The task. When you reach the records below, repeat each one exactly as written.

Stored items:
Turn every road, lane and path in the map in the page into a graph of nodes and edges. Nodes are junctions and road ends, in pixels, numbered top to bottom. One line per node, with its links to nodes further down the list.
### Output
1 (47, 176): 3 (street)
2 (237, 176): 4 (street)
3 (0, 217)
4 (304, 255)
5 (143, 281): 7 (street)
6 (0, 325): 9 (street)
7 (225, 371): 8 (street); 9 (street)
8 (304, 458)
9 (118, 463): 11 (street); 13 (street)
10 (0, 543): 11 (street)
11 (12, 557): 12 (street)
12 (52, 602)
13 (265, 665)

Solution to the exercise.
Turn every road, lane and path in the map in the page into a graph of nodes and edges. Nodes are junctions and road ends, in pixels, numbered top to bottom. One line per node, with its links to nodes further down the list.
### Output
1 (47, 176): 3 (street)
2 (237, 176): 4 (street)
3 (0, 217)
4 (304, 255)
5 (143, 281): 7 (street)
6 (0, 325): 9 (street)
7 (225, 371): 8 (street); 9 (street)
8 (304, 458)
9 (118, 463): 11 (street); 13 (street)
10 (0, 543): 11 (street)
11 (12, 557): 12 (street)
12 (52, 602)
13 (265, 665)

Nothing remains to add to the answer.